As you must said, (0, 0) makes both numerator and denominator 0 so (0, 0) is the only critical point.
I personally find it simpler to think of problems like these as two separate equations. If
\frac{dy}{dx}= \frac{F(x, y)}{G(x,y)}
then, introducing the parameter t, we must have
\frac{dy}{dt}= F(x,y)
\frac{dx}{dt}= G(x,y)
If we think of t as "time", we can think of these equations as describing motion in the xy plane.
"Critcal points" (or, as I would say, "equilibrium" points) are where everything is "balanced"- neither x nor y changes: F(x,y)= 0, G(x,y)= 0.

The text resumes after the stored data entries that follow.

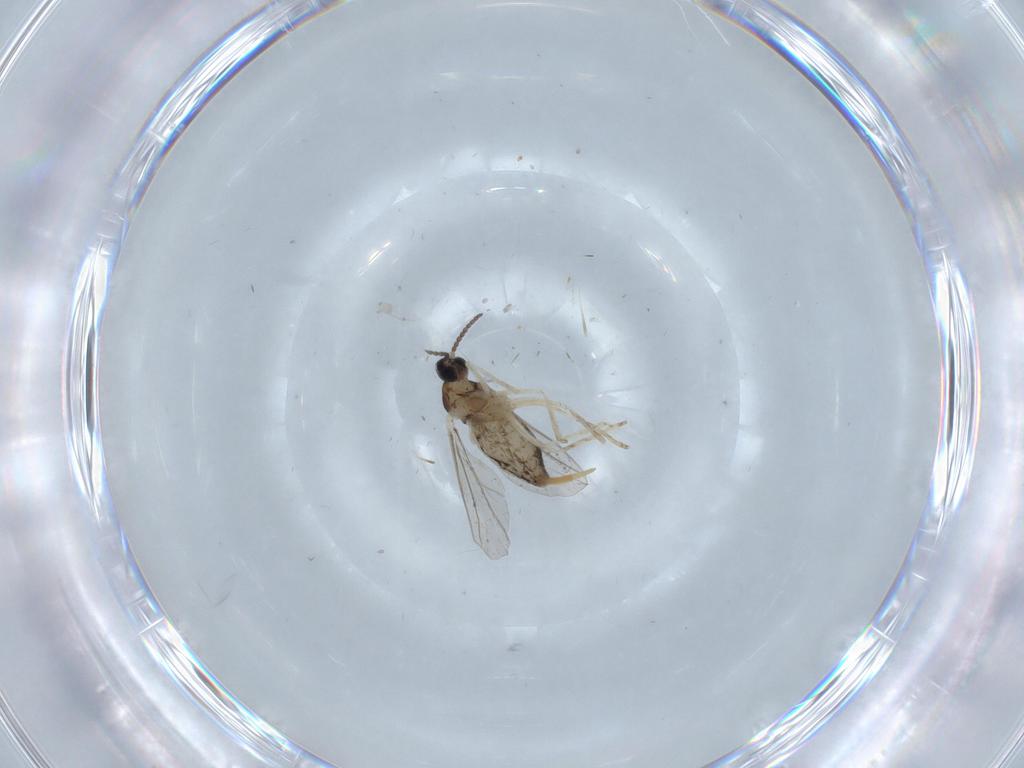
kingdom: Animalia
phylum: Arthropoda
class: Insecta
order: Diptera
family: Cecidomyiidae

Now, what happens if x and y are close to a critical point? dx/dt and dy/dt are not 0 so the point will "move" but will it move toward or away from the critical point? If such a point always moves closer to the critical point, that is a stable point. If it can move away from the critical point, that is an unstable point.
Here, you critical point is (0, 0) and your "equations of motion" are
\frac{dx}{dt}= 4xy
and
\frac{dy}{dt}= -(2x+ y^2)
If x is a small positive number and y is 0, that gives
\frac{dx}{dt}= 0
\frac{dy}{dt}= -2x
so the "motion" is really a circulation, not going toward or away from (0, 0).
If y is a small positive number and x is 0, we have
\frac{dx}{dt}= 0
\frac{dy}{dt}= -y^2
downward, so now the point is moving toward (0, 0).
But if y is a small negative number and is 0, because of that square, we have
\frac{dx}{dt}= 0
\frac{dy}{dt}= -y^2
still downward but now way from (0, 0).
Because it is possible to move away, this is an unstable point.